■ **WHAT THIS TASK INVOLVES**:
Repeat nothing but the lines below running from the one containing "ring tip: (147, 178)" to the one containing "index pip: (457, 386)". Keep both end lines.

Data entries
————————

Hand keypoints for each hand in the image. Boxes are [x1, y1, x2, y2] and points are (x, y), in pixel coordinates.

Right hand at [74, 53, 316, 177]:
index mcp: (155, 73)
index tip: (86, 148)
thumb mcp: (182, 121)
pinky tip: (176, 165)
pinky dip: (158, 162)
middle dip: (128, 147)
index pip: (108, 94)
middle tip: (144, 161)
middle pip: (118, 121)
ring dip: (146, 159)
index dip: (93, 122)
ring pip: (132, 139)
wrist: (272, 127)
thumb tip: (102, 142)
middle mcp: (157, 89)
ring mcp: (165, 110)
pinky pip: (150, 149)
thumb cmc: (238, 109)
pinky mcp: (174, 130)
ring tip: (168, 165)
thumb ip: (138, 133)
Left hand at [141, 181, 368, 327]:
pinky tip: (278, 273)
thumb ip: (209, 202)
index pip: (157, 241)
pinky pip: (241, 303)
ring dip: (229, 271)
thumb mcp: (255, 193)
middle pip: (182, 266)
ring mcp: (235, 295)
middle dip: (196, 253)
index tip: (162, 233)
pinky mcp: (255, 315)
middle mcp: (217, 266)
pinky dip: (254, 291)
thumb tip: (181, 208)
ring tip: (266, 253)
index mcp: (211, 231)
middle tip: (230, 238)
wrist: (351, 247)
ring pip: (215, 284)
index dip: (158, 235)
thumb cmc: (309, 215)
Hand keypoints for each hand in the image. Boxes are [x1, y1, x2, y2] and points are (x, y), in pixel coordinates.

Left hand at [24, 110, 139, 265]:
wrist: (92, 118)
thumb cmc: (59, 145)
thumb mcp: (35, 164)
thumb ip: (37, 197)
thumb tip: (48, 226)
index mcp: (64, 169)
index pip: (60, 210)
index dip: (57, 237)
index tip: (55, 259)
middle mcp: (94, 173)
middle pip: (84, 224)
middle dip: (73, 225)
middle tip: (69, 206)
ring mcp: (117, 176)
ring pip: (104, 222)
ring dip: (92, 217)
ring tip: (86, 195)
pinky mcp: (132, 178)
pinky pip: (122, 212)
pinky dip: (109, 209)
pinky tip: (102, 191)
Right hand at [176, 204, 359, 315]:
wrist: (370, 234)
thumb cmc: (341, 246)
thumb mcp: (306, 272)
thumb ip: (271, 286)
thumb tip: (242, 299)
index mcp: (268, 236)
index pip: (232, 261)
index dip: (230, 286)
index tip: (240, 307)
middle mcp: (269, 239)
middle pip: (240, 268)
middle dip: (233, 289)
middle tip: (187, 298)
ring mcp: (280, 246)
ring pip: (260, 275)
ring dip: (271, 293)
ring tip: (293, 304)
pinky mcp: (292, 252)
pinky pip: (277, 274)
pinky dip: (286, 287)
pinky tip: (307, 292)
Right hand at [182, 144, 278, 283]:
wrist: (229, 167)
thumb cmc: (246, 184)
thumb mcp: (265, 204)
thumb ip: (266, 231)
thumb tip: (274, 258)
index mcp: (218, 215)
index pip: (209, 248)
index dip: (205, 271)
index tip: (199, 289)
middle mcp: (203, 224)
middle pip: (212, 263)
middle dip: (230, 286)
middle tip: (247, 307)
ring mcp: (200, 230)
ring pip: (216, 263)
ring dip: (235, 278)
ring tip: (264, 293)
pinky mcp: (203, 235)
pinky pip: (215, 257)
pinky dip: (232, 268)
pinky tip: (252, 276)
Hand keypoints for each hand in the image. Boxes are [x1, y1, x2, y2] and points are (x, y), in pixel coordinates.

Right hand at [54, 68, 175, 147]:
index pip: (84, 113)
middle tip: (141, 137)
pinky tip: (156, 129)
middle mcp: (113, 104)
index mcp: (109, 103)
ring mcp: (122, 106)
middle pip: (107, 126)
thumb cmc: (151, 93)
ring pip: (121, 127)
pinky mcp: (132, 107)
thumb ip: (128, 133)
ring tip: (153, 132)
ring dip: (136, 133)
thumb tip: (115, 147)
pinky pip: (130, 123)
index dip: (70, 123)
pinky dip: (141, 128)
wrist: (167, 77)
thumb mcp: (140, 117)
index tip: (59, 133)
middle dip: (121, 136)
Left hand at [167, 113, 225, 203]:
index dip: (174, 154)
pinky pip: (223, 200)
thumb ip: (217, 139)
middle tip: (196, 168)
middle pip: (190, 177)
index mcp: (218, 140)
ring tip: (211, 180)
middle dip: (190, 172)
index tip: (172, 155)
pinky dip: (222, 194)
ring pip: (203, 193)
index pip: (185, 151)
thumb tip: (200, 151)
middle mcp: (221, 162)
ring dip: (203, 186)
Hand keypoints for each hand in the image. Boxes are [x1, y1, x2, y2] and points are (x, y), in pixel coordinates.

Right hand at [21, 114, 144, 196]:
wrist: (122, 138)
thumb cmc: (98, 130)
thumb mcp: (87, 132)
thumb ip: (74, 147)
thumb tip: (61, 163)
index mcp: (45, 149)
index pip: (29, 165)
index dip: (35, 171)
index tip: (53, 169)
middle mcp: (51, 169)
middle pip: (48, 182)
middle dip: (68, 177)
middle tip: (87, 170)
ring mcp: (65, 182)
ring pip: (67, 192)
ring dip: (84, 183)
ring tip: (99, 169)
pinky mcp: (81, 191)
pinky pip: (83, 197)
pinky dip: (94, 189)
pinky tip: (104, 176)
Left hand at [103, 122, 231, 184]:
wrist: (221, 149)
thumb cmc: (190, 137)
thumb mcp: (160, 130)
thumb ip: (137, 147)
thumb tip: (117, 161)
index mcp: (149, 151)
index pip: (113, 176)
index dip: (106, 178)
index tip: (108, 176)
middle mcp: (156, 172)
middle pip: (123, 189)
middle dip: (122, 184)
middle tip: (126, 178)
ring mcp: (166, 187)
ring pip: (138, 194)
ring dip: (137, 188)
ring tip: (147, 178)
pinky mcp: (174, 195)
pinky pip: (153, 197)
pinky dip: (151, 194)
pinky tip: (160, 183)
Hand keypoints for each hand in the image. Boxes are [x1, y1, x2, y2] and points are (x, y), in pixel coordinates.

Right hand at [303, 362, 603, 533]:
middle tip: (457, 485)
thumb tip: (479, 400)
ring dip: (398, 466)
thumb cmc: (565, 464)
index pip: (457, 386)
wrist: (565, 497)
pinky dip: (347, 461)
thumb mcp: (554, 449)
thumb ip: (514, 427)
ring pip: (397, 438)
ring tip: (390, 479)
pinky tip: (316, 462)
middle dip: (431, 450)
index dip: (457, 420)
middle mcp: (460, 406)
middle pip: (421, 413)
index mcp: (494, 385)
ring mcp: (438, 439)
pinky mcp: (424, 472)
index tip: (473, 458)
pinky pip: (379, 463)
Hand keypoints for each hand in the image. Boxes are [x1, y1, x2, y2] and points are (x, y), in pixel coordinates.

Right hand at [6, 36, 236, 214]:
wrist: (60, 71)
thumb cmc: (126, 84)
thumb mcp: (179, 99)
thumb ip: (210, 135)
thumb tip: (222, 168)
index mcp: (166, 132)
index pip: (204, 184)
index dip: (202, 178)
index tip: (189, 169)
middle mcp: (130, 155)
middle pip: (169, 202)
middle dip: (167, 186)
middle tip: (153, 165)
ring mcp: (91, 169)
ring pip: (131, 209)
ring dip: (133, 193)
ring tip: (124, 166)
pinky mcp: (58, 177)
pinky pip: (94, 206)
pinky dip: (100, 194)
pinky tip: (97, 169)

————————

■ **EXERCISE ANSWER**:
ring tip: (147, 178)
pinky mcp: (174, 195)
pinky pip: (153, 197)
pinky dip: (151, 194)
pinky tip: (160, 183)
Hand keypoints for each hand in the image. Boxes are [x1, y1, x2, y2] and points are (x, y), in pixel coordinates.

Right hand at [303, 362, 603, 533]:
middle tip: (457, 485)
thumb tip: (479, 400)
ring dip: (398, 466)
thumb cmc: (565, 464)
index pip: (457, 386)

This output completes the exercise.